Discussion in 'Sports and News' started by king cranium maximus IV, Jan 12, 2008.

  1. zeke12

    zeke12 Guest

    Fenian, I'd honestly like an answer to my question.

    Are you OK, as a Democrat, with the HRC campaign deliberately trying to drive down turnout? OK with a former president lecturing college students not to caucus, though it's within their rights to do so? OK with waiting until you see which side the CUW comes down on before you file a last-minute court challenge to a system you helped design when you thought you were getting that endorsement?

    Forget all the other garbage.

    I'm asking if you think Democrats should run on a platform of trying to exclude people from the process.
     
  2. I don't believe that tactics are a "platform".
    I don't believe that something like this -- done in the open, with an actual lawsuit that can -- and likely will -- be defeated -- is what you say it is. This isn't a secretary of state engaging policies on the dime of every taxpayer to suppress turnout, or a US Attorney using the color of law to do the same. Yeah, I"m "OK" with all this happening, in no small part because I don't think it will work, and because I think it will do more harm than good to the campaign in general. What I am not "OK" with is moralistic bushwah about how everything the opposition does is either no-fair-no-fair! or, sub rosa, racist. I am not OK with Democrats behaving like angry nuns.
     
  3. zeke12

    zeke12 Guest

    I'm sure that's an answer to someone's question, it just isn't an answer to mine.
     
  4. Actually, it's a rejection of the premises of your question.
    I believe every campaign works to get more of their voters the polls than the other campaign's. I don't think this lawsuit ought to have been filed -- as I've said, it has its merits, but not compelling ones -- and I guess I'd say that Bill Clinton's comments were ill-timed, but all of this is done out in the open and the voters of Nevada can decide whether or not they want to respond to this kind of campaigning so, no, I don't have a problem with either of the two events under discussion.
     
  5. zeke12

    zeke12 Guest

    Well, I can live with that.

    Myself, I tend to be fond of Democrats who work to build the party.
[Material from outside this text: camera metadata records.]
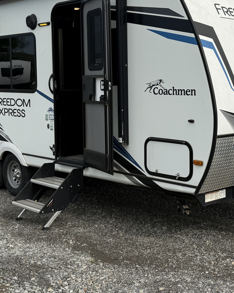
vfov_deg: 33.0
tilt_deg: -6.1
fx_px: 494
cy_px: 123
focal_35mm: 57
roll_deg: -1.4
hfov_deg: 26.6
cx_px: 141
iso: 80
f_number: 1.78
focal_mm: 6.76
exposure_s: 1/5319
    And, whether this suit has merits -- and any merit it would have would have to apply to the caucus process itself, since as I understand the law right now, political parties are free to award their delegates in any way they see fit -- it doesn't seem to matter to those who filed it that the effect would be to drive down turnout in a democratic caucus -- essentially, a party building event.

    And whether the former president's remarks were "ill-timed," I think he's on shaky ethical ground in making them anywhere, at any time. A former president should not be misleading young voters about whether they can vote or not.
     
  6. Please include a link to Clinton's comments, because I can't find them anywhere.
     
  7. zeke12

    zeke12 Guest

  8. THAT'S telling students they "shouldn't vote"? THAT's "misleading them" How? he's not saying "don't vote" or "you can't vote" or even "you shouldn't vote." He's telling them to examine their consciences about whether to pack the caucus. They're well within their rights to tell him to fuck off. O certainly would have. These are college students, not sheep.
    OK, please tell this campaign to get a thicker skin so it's ready when the real nut-cutting begins.
    And how, politically, is asking a student from Pewaukee to come back early and help pack a Iowa caucus that much different in the purest hardball sense from filing a lawsuit to jack with your opponent's campaign in Nevada? All of it's inbounds, for my money.
     
  9. zeke12

    zeke12 Guest

    You mean besides the first being within the rules of the caucus and the second seeking to change the rules of the caucus? And you also mean besides one having the effect of raising turnout and encouraging young people to be part of the political process and the other attempting to tamp down turnout and disengage people from the process?

    Those distinctions seem pretty clear.